[Article]:
########################################
The MPIR code runs ok on Windows, though it is always some small factor 
behind Linux (usually 15% where we've bothered to check). So far we've been 
unable to superoptimise for that platform because the OS just never gets 
quiet enough for the superoptimiser to work.

However, there can be other reasons why Windows code would be slower. We 
don't fully understand them all, but for example, we see consistently about 
a 4x slowdown in Flint functions on Windows vs Linux, even when compiling 
for native Windows.

The compiler has different restrictions (registers that must be preserved, 
copies of data that must be made, etc.), the memory allocation is slower 
and many, many other things. A lot of it boils down to far less effort 
having gone into that platform across the board, than has gone into 
optimising for Linux. Everything from the compiler to the libraries we are 
using. 

I guess we'll know in a few days whether WSL can be a good solution for 
open source mathematical projects. I've actually been really looking 
forward to Microsoft releasing it.

Bill.

On Tuesday, 26 July 2016 21:04:23 UTC+2, William wrote:
>
> On Tue, Jul 26, 2016 at 11:39 AM, leif <not.r...@online.de <javascript:>> 
> wrote: 
> > William Stein wrote: 
> >> Regarding the above discussion about speed, what combination of 
> >> OS/Virtualization/Emulations/Native/etc. is actually fastest is not 
> >> something that can be determined by "pure thought", since there are 
> >> two additional factors (which I saw a lot in work of Bill Hart, Jason 
> >> Moxham and Brian Gladman on MPIR and FLINT): 
> >> 
> >>   1. Performance is multidimensional.   It can easily be that f(X) is 
> >> faster in one setting, whereas g(X) is slower.  Or even that the 
> >> relative speed of f depends on X.
########################################
[Recorded information]:
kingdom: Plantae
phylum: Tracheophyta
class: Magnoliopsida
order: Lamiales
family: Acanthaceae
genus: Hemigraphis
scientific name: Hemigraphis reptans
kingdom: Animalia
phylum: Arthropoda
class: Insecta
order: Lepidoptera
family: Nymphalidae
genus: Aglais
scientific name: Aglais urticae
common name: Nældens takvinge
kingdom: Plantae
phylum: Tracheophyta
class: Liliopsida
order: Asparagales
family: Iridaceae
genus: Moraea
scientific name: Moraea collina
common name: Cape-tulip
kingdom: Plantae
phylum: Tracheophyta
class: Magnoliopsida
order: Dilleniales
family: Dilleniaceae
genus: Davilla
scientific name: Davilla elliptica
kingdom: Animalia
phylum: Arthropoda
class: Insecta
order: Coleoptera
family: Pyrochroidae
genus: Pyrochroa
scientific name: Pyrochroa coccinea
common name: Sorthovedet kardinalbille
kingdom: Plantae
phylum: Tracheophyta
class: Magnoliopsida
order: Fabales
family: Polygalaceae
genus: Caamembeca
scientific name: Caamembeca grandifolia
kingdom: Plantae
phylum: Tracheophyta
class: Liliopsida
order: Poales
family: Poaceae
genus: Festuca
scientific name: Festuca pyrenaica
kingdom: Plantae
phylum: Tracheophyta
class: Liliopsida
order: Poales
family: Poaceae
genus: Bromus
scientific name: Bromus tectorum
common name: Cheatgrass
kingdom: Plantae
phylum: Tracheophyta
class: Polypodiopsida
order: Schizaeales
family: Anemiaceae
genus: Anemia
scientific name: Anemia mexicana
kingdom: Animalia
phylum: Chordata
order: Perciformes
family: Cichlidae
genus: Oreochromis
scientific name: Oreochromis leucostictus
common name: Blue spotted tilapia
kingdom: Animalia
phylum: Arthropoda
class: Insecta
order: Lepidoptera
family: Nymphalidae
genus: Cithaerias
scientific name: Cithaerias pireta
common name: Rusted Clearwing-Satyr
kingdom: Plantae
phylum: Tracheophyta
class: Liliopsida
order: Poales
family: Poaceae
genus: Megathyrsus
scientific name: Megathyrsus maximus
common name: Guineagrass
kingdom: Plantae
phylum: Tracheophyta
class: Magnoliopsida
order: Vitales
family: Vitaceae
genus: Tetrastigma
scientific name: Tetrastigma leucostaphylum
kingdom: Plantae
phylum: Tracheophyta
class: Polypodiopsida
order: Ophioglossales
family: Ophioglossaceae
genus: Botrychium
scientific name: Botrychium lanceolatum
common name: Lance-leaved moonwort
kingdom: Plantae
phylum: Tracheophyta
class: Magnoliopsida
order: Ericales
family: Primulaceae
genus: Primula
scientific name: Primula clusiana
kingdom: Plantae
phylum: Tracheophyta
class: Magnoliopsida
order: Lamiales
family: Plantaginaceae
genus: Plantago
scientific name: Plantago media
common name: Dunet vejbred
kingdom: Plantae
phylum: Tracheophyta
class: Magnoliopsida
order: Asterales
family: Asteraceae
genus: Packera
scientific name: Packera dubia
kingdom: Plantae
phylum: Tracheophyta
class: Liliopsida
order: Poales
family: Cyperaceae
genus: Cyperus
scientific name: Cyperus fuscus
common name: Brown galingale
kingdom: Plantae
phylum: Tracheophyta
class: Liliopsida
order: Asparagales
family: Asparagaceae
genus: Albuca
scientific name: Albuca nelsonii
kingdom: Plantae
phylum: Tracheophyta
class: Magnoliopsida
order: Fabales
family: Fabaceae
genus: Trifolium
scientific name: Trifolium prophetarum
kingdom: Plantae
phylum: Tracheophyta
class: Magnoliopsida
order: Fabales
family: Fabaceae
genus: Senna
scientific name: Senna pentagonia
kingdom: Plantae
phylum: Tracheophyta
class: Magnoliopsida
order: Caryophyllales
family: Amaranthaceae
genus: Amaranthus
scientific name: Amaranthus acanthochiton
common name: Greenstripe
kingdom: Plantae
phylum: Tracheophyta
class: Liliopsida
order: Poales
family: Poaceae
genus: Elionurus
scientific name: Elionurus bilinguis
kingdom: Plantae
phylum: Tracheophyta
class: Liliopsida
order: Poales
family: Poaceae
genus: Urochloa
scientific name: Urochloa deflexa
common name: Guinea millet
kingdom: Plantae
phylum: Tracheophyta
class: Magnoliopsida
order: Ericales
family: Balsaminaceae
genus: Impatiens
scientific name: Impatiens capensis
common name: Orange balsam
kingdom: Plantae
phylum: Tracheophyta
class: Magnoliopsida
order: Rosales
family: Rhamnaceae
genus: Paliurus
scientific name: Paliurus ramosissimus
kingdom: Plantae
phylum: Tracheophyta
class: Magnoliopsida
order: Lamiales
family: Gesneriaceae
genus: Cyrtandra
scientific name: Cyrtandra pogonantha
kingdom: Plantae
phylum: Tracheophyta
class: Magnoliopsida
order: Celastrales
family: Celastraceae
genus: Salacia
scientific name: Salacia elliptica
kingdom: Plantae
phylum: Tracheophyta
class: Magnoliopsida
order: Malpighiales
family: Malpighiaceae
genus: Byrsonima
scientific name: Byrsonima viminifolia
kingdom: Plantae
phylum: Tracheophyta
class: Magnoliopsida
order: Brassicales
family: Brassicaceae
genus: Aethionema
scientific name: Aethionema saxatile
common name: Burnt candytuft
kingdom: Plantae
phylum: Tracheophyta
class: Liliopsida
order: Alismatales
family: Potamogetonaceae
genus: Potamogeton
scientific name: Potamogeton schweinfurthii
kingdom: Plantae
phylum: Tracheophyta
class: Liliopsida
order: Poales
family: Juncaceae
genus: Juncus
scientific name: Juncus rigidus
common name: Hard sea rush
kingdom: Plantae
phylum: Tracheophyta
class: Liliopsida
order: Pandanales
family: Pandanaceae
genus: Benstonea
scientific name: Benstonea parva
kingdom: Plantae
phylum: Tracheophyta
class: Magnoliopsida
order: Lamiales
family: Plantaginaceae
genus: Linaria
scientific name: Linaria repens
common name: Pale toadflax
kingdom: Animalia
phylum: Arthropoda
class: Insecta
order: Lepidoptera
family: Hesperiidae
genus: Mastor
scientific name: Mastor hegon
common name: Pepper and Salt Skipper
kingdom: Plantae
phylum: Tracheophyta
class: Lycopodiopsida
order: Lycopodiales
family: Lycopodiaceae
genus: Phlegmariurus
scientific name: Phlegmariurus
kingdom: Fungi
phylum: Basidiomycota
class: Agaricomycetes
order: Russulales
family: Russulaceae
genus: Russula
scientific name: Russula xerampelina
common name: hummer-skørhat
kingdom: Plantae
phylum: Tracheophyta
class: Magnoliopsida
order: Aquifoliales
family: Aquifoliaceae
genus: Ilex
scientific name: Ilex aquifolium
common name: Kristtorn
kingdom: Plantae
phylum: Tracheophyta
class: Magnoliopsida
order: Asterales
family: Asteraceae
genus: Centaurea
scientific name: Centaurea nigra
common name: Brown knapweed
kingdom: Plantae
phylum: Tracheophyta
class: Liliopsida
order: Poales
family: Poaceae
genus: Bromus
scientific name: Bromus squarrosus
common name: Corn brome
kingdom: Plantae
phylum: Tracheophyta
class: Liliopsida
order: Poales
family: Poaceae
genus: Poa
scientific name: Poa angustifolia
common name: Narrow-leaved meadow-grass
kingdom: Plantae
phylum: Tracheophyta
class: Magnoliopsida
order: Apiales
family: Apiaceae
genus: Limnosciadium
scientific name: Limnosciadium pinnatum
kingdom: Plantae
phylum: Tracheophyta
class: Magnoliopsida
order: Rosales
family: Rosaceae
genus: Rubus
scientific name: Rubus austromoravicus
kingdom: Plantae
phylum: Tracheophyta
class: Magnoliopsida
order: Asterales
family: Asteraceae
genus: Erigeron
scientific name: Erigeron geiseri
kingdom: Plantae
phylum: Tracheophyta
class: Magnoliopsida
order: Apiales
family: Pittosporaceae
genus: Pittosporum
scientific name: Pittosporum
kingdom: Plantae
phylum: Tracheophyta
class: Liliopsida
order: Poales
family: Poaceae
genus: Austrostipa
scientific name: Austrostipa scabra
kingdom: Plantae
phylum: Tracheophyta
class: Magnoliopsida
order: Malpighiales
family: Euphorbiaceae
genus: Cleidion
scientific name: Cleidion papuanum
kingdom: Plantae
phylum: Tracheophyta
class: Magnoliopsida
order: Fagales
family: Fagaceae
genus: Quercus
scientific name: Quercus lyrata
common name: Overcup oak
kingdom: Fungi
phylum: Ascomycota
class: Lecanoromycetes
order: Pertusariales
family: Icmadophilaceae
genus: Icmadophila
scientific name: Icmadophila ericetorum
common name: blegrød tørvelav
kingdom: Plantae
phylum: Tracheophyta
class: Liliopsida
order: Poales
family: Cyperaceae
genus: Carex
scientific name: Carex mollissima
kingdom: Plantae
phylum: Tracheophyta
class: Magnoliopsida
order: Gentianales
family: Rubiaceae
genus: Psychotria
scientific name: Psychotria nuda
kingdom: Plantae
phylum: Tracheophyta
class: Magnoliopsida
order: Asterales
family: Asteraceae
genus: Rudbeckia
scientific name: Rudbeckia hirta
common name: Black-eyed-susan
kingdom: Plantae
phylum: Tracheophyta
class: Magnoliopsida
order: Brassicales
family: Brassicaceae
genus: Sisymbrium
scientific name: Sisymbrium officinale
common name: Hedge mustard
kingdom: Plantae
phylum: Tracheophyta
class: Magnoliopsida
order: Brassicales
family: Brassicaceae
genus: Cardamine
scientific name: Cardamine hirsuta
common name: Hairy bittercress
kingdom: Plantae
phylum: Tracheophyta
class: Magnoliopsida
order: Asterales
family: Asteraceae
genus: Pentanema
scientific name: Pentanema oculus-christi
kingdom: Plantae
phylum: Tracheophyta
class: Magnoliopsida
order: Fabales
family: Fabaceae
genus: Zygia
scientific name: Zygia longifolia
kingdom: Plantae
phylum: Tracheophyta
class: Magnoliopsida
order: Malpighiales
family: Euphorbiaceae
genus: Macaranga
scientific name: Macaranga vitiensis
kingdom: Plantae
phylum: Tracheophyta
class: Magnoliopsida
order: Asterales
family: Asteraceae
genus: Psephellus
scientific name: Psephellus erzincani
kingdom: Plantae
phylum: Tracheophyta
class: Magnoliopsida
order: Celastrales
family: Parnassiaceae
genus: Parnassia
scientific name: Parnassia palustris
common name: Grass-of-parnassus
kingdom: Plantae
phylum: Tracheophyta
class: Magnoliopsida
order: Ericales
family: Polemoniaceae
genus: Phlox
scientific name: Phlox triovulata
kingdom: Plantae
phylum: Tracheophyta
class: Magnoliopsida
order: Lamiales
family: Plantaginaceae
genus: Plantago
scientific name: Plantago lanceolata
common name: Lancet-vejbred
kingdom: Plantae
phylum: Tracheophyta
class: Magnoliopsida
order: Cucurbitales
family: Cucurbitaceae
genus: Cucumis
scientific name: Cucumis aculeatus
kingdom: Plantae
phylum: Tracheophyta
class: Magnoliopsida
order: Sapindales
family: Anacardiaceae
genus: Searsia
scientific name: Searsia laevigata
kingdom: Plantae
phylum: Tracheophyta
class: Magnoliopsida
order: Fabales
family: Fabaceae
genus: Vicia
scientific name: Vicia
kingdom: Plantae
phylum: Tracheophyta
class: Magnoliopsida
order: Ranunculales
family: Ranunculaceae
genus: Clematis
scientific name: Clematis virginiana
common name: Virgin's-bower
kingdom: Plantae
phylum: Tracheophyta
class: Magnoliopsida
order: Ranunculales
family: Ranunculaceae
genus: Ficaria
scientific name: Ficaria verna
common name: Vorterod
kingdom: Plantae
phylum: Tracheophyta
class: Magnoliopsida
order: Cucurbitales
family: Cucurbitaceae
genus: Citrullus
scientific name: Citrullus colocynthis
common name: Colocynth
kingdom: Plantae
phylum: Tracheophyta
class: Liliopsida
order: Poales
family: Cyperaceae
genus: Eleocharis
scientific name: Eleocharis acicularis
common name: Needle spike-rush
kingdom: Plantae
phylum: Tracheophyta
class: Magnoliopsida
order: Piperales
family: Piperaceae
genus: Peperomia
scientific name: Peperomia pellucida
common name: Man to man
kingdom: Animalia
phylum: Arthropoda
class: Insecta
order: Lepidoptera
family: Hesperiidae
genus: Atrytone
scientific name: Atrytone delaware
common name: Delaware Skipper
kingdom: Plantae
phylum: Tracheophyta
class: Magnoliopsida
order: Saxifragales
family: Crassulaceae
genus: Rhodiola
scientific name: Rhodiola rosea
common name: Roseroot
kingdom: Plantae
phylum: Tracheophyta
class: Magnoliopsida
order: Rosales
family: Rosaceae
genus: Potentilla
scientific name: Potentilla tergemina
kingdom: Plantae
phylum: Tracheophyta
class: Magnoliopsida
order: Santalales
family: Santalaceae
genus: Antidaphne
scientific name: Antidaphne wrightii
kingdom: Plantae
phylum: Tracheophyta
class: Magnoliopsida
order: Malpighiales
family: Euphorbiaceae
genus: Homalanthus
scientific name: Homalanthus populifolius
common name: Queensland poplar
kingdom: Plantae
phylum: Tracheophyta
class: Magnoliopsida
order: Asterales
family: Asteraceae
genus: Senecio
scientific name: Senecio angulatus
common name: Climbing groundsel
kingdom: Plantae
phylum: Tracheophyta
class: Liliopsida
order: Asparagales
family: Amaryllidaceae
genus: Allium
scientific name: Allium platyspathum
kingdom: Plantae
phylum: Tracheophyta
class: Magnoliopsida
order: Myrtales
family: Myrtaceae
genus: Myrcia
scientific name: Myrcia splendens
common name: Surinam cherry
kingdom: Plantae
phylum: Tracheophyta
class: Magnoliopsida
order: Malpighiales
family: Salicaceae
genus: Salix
########################################
[Set exercise A]: Reproduce the passage of the message about Windows performance from "The compiler has" up to and including "Microsoft releasing it.".
[Set exercise B]: In the message about Windows performance, what slowdown is consistently observed in Flint functions on Windows compared with Linux?

[Output A]:
The compiler has different restrictions (registers that must be preserved, 
copies of data that must be made, etc.), the memory allocation is slower 
and many, many other things. A lot of it boils down to far less effort 
having gone into that platform across the board, than has gone into 
optimising for Linux. Everything from the compiler to the libraries we are 
using. 

I guess we'll know in a few days whether WSL can be a good solution for 
open source mathematical projects. I've actually been really looking 
forward to Microsoft releasing it.

[Output B]: About a 4x slowdown, even when compiling for native Windows.